Author: Kristina Cappuccilli
Anyone who has been to college knows that most impromptu flings lead to nothing but random drunk texting and Sunday morning walks of shame in heels and a Star Wars t-shirt. It’s a rite of passage that most college kids eventually go through, whether they’re initiating it themselves or stumbling blindly into it. It’s normal, it’s frequent, and it almost always ends as quickly as it starts up. Rewind back to a year ago and I would have changed that “almost always” to an “always,” because I was one of those college seniors who was looking for anything BUT a boyfriend. After being burned in the past and wasting time on pointless on again-off again relationships, I stepped into my senior year shoes as a girl on a mission to simply have a good time. No stress, no worry, and certainly no use of the term “boyfriend” in my vocabulary (drunk or sober).
Imagine my shock and surprise when I graduated in May with a BA in Communications, zero job prospects, and a freshman boyfriend named—to maintain some kind of privacy—MC. The long and short of it is quite simple really. Boy spots Girl. Girl pretends not to care. Boy continues to pursue. Girl still pretends not to care. Boy almost gives up. Girl changes her mind. Boy asks Girl out. Obviously, like any other normal relationship out there, there was more to it than just the standard X’s and O’s. But to save you the trouble of listening to the heart-wrenching details and dramatic dialogue, I’ll just leave it at this: He won me over, and I let him.
Before making it official, we both had worries about where exactly the relationship would go after I graduated. Let’s face it, dating someone who goes to the same college as you (in my case, a tiny school comprised of 1,500 undergrads) kind of sets you up for failure once you leave college behind and enter the real world. College is a bubble of a society, filled to the brim with people you either know or know of. And the people you don’t know? They’re still mixed into the equation thanks to Facebook and Twitter. You all live on the same campus, eat the same inedible food, and get obliterated on the same nights of the week. Despite conflicting class times and opposite work schedules, your daily routine is framed by the same borders. When all is said and done, at the end of the school day, you’re all in the same place.
So when I became a college alumni, I wasn’t just moving on from my best friends, or my dorm room, or four years of memories; but I was also replacing the comfort of a new college relationship with the uncertainties of a future outside of those familiarities. No more last minute trips to the Cafeteria or leisurely hours spent on the Quad. Every date, visit, and phone call had to work in accordance with a brand new life that I faced as a college graduate. The summer was a breeze. We worked it out as best we could despite living almost three hours away from each other. The real test began in the Fall, when MC returned to good ole’ college life and I was still testing the waters of unemployment.

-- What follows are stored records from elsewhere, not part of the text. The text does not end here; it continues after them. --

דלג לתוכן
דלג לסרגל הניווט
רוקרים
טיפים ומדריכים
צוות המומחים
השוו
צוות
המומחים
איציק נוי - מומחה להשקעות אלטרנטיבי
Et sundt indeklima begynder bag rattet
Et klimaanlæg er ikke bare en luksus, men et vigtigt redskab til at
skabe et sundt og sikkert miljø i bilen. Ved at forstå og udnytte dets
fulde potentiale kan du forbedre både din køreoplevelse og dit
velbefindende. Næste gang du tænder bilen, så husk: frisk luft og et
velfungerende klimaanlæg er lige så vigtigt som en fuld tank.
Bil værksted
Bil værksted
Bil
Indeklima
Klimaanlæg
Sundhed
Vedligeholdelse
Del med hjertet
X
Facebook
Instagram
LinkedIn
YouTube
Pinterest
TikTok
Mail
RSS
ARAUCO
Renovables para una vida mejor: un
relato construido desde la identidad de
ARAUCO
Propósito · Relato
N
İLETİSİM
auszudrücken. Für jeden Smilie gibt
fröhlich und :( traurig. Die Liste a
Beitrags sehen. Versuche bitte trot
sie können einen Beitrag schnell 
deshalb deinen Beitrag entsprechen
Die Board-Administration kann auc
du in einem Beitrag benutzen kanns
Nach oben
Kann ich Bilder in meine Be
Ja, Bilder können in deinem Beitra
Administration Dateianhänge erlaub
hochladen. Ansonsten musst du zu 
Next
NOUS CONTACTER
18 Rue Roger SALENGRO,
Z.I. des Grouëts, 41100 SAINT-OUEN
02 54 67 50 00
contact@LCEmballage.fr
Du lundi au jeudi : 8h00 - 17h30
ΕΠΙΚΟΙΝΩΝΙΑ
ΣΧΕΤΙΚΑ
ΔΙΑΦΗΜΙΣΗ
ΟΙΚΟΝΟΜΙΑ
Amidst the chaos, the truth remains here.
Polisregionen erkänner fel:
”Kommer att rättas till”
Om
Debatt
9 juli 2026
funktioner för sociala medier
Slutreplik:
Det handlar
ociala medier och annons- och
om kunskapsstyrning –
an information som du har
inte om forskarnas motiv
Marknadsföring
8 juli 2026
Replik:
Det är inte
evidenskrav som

My best attempt at defining this struggle is to compare it to a baby going through “teething.” Before “teething,” the baby is just chillin’. No real worries or problems in sight. And then BAM! Before the baby can even figure out what’s going on, all of these changes start happening. They’re painful, uncomfortable, and from the baby’s point of view, completely unnecessary. Life before teeth was cool, so why upset things now? What the baby—and we, as adults—don’t always realize is that we need to endure some pain in order to grow up and mature. There’s nothing we can do to stop the inevitable struggles, so we have to muster through it until we see that light at the end of the tunnel (be it in the form of chewable foods or adult relationships). It was a tough set of months, no doubt about it, but I wouldn’t take them back or change my decision to be in the relationship that I’m in now. Moving forward, I plan on using my experiences with MC not only to give readers advice, opinions, and a good laugh, but to learn from them myself. Figure out what we did wrong. Recognize how to go about a situation better than I initially approached it. Give him the no-so-subtle nudge that helps him make sense of things. Writing as a means of finding a solution, and bettering our relationship; or, as I like to refer to it, killing two squawking birds with one hell of a stone.